(Extracted records)
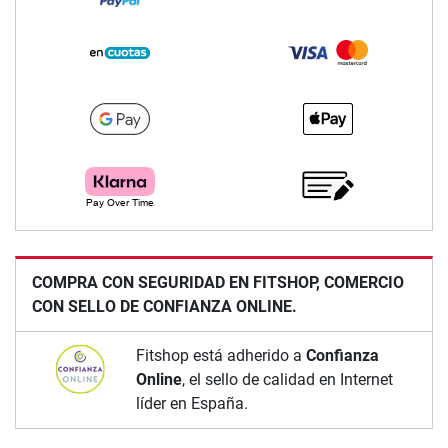
COMPRA CON SEGURIDAD EN FITSHOP, COMERCIO
CON SELLO DE CONFIANZA ONLINE.
Fitshop está adherido a
Confianza
Online
, el sello de calidad en Internet
líder en España.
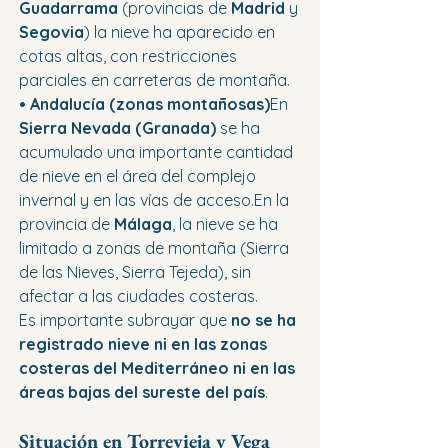
Guadarrama
 (provincias de 
Madrid
 y 
Segovia
) la nieve ha aparecido en 
cotas altas, con restricciones 
parciales en carreteras de montaña.
• Andalucía (zonas montañosas)
En 
Sierra Nevada (Granada)
 se ha 
acumulado una importante cantidad 
de nieve en el área del complejo 
invernal y en las vías de acceso.En la 
provincia de 
Málaga
, la nieve se ha 
limitado a zonas de montaña (Sierra 
de las Nieves, Sierra Tejeda), sin 
afectar a las ciudades costeras.
Es importante subrayar que 
no se ha 
registrado nieve ni en las zonas 
costeras del Mediterráneo ni en las 
áreas bajas del sureste del país
.
Situación en Torrevieja y Vega 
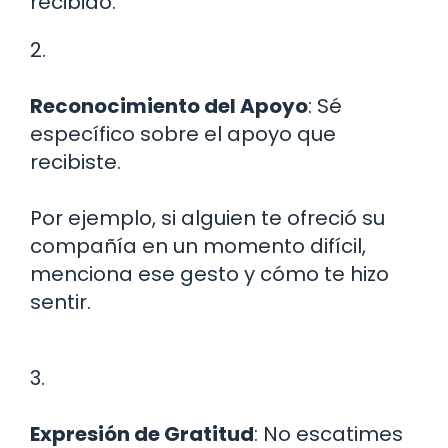
recibido.
2.
Reconocimiento del Apoyo
: Sé
específico sobre el apoyo que
recibiste.
Por ejemplo, si alguien te ofreció su
compañía en un momento difícil,
menciona ese gesto y cómo te hizo
sentir.
3.
Expresión de Gratitud
: No escatimes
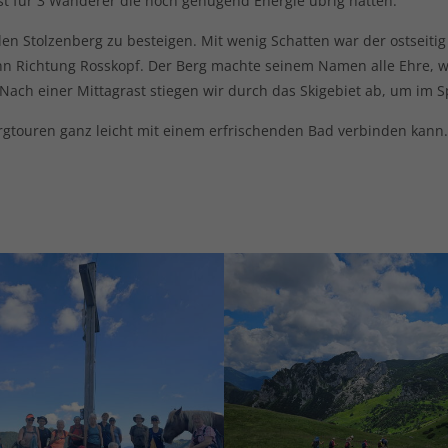
st für 3 Wanderer die noch genügend Energie übrig hatten.
en Stolzenberg zu besteigen. Mit wenig Schatten war der ostseiti
dann Richtung Rosskopf. Der Berg machte seinem Namen alle Ehre, we
. Nach einer Mittagrast stiegen wir durch das Skigebiet ab, um im 
ergtouren ganz leicht mit einem erfrischenden Bad verbinden kann.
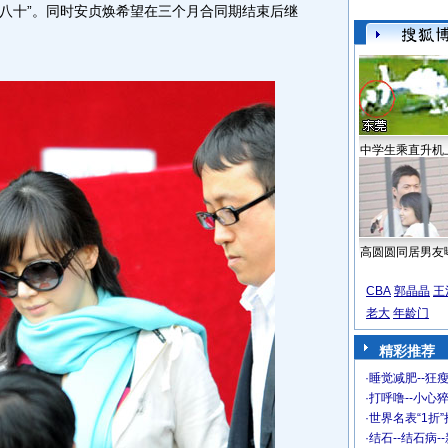
八十”。同时安贞焕希望在三个月合同期结束后继
中学生乘直升机
高圆圆同居男友
CBA
郭晶晶
王
老大
年龄门
精彩推荐
·
睡觉减肥--狂瘦
·
打呼噜--小心猝
·
世界名表“1折
·
结石--结石病-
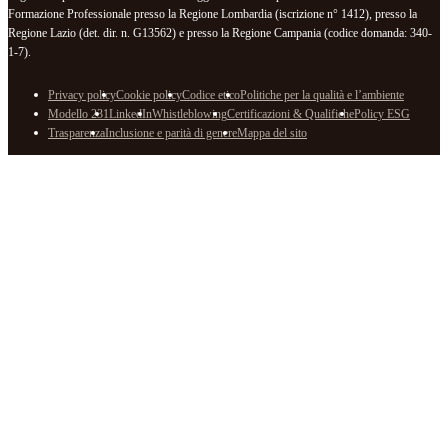
Formazione Professionale presso la Regione Lombardia (iscrizione n° 1412), presso la
Regione Lazio (det. dir. n. G13562) e presso la Regione Campania (codice domanda: 340-
1-7).
Privacy policy
Cookie policy
Codice etico
Politiche per la qualità e l’ambiente
Modello 231
LinkedIn
Whistleblowing
Certificazioni & Qualifiche
Policy ESG
Trasparenza
Inclusione e parità di genere
Mappa del sito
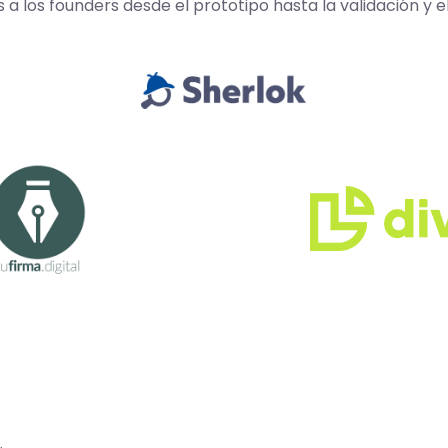
los founders desde el prototipo hasta la validación y e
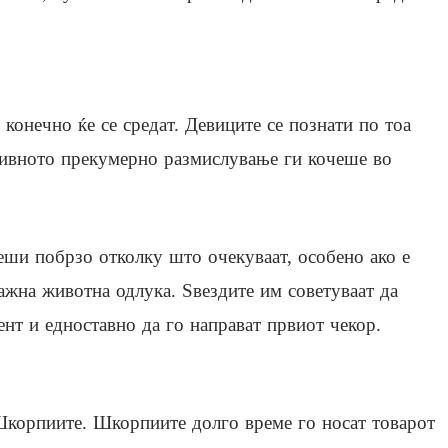
 конечно ќе се средат. Девиците се познати по тоа
нивното прекумерно размислување ги кочеше во
ши побрзо отколку што очекуваат, особено ако е
ажна животна одлука. Ѕвездите им советуваат да
нт и едноставно да го направат првиот чекор.
Шкорпиите. Шкорпиите долго време го носат товарот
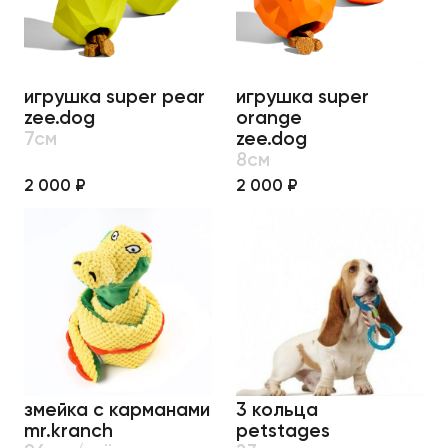
игрушка super pear
игрушка super
zee.dog
orange
7см
zee.dog
8см
2 000 ₽
2 000 ₽
змейка с карманами
3 кольца
mr.kranch
petstages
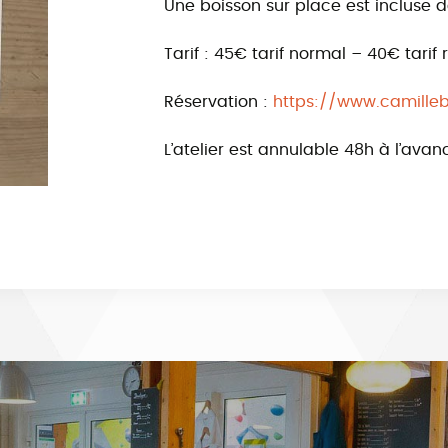
Une boisson sur place est incluse da
Tarif : 45€ tarif normal – 40€ tarif 
Réservation :
https://www.camilleb
L’atelier est annulable 48h à l’avan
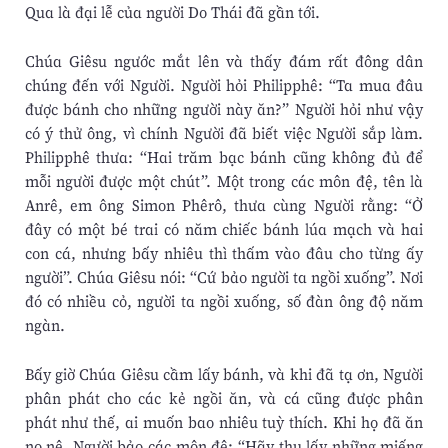
Qua là đại lễ của người Do Thái đã gần tới.
Chúa Giêsu ngước mắt lên và thấy đám rất đông dân
chúng đến với Người. Người hỏi Philipphê: “Ta mua đâu
được bánh cho những người này ăn?” Người hỏi như vậy
có ý thử ông, vì chính Người đã biết việc Người sắp làm.
Philipphê thưa: “Hai trăm bạc bánh cũng không đủ để
mỗi người được một chút”. Một trong các môn đệ, tên là
Anrê, em ông Simon Phêrô, thưa cùng Người rằng: “Ở
đây có một bé trai có năm chiếc bánh lúa mạch và hai
con cá, nhưng bấy nhiêu thì thấm vào đâu cho từng ấy
người”. Chúa Giêsu nói: “Cứ bảo người ta ngồi xuống”. Nơi
đó có nhiều cỏ, người ta ngồi xuống, số đàn ông độ năm
ngàn.
Bấy giờ Chúa Giêsu cầm lấy bánh, và khi đã tạ ơn, Người
phân phát cho các kẻ ngồi ăn, và cá cũng được phân
phát như thế, ai muốn bao nhiêu tuỳ thích. Khi họ đã ăn
no nê, Người bảo các môn đệ: “Hãy thu lấy những miếng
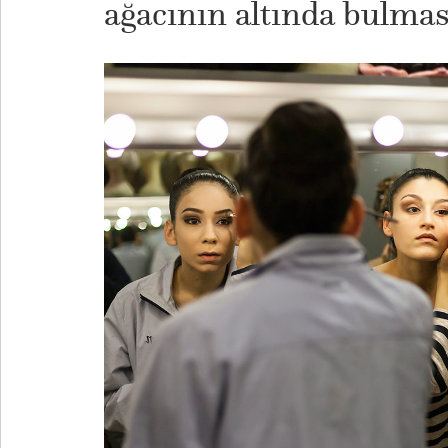
ağacının altında bulmas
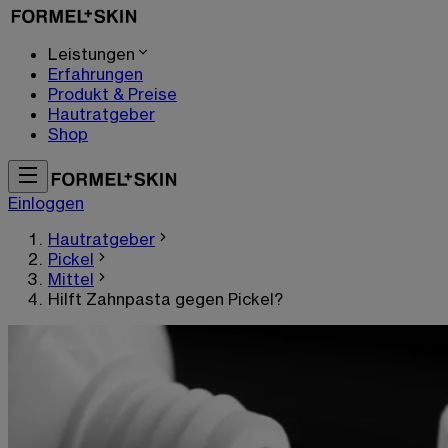
Leistungen
Erfahrungen
Produkt & Preise
Hautratgeber
Shop
Einloggen
Hautratgeber
Pickel
Mittel
Hilft Zahnpasta gegen Pickel?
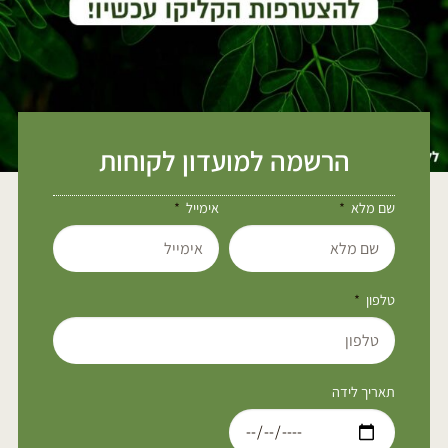
הרשמה למועדון לקוחות
שם מלא
אימייל
טלפון
תאריך לידה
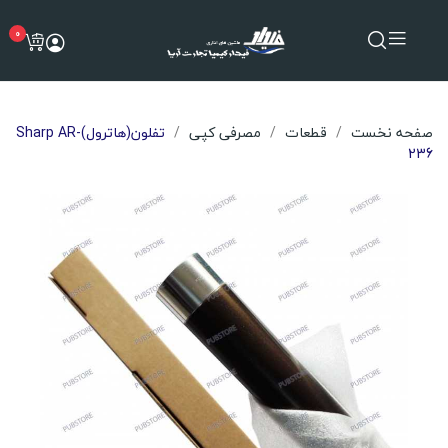
0
صفحه نخست
قطعات
مصرفی کپی
تفلون(هاترول)Sharp AR-
236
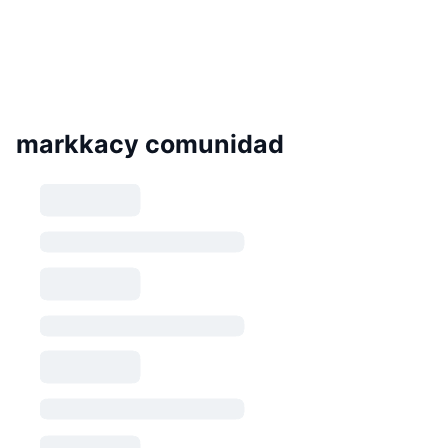
markkacy comunidad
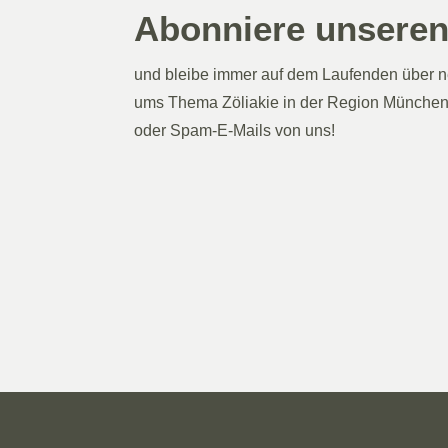
Abonniere unseren
und bleibe immer auf dem Laufenden über n
ums Thema Zöliakie in der Region München.
oder Spam-E-Mails von uns!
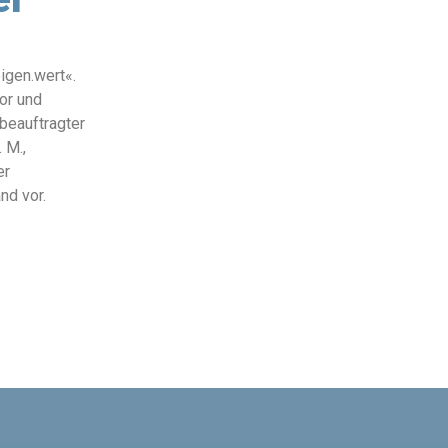
igen.wert«.
sor und
rbeauftragter
 M.,
er
nd vor.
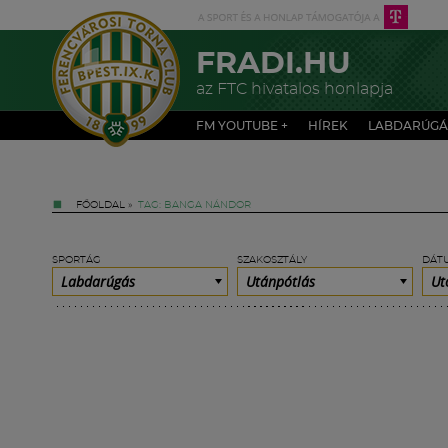
FRADI.HU
az FTC hivatalos honlapja
FM YOUTUBE +
HÍREK
LABDARÚGÁ
FŐOLDAL
»
TAG: BANGA NÁNDOR
SPORTÁG
SZAKOSZTÁLY
DÁT
Labdarúgás
Utánpótlás
Ut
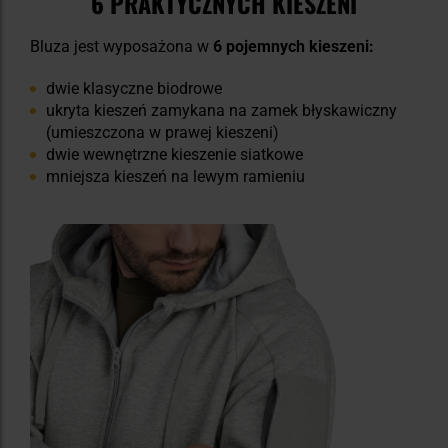
6 PRAKTYCZNYCH KIESZENI
Bluza jest wyposażona w
6 pojemnych kieszeni:
dwie klasyczne biodrowe
ukryta kieszeń zamykana na zamek błyskawiczny
(umieszczona w prawej kieszeni)
dwie wewnętrzne kieszenie siatkowe
mniejsza kieszeń na lewym ramieniu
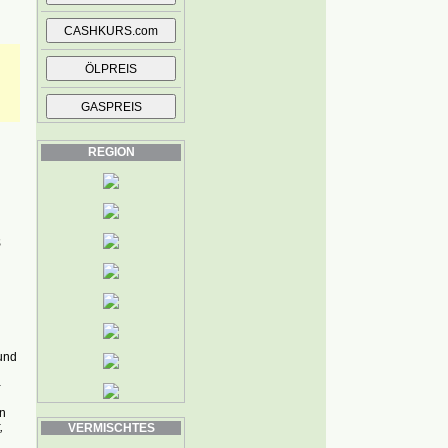
REGION
s
und
-
en
,
VERMISCHTES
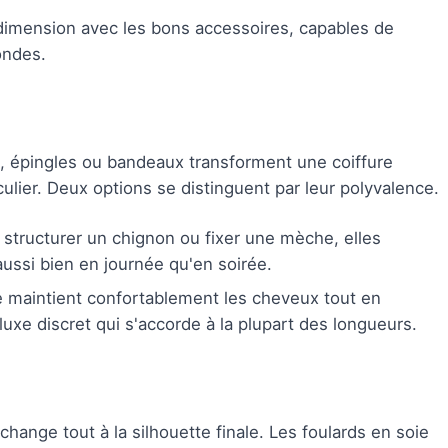
dimension avec les bons accessoires, capables de
ondes.
s, épingles ou bandeaux transforment une coiffure
culier. Deux options se distinguent par leur polyvalence.
 structurer un chignon ou fixer une mèche, elles
ussi bien en journée qu'en soirée.
e maintient confortablement les cheveux tout en
uxe discret qui s'accorde à la plupart des longueurs.
 change tout à la silhouette finale. Les foulards en soie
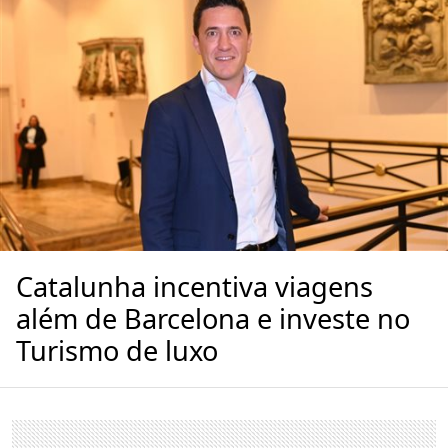
Catalunha incentiva viagens
além de Barcelona e investe no
Turismo de luxo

## [PROMPT]
With the pictures left out, write out exactly the lines above from the one containing "los founders desde" through the one containing "Anrê, em ông".

## [TASK RESPONSE]
los founders desde el prototipo hasta la validación y e
 конечно ќе се средат. Девиците се познати по тоа
нивното прекумерно размислување ги кочеше во
ши побрзо отколку што очекуваат, особено ако е
ажна животна одлука. Ѕвездите им советуваат да
нт и едноставно да го направат првиот чекор.
Шкорпиите. Шкорпиите долго време го носат товарот
игрушка super pear
игрушка super
zee.dog
orange
7см
zee.dog
8см
2 000 ₽
2 000 ₽
змейка с карманами
3 кольца
mr.kranch
petstages
Une boisson sur place est incluse da
Tarif : 45€ tarif normal – 40€ tarif 
Réservation :
https://www.camilleb
L’atelier est annulable 48h à l’avan
Qua là đại lễ của người Do Thái đã gần tới.
Chúa Giêsu ngước mắt lên và thấy đám rất đông dân
chúng đến với Người. Người hỏi Philipphê: “Ta mua đâu
được bánh cho những người này ăn?” Người hỏi như vậy
có ý thử ông, vì chính Người đã biết việc Người sắp làm.
Philipphê thưa: “Hai trăm bạc bánh cũng không đủ để
mỗi người được một chút”. Một trong các môn đệ, tên là
Anrê, em ông Simon Phêrô, thưa cùng Người rằng: “Ở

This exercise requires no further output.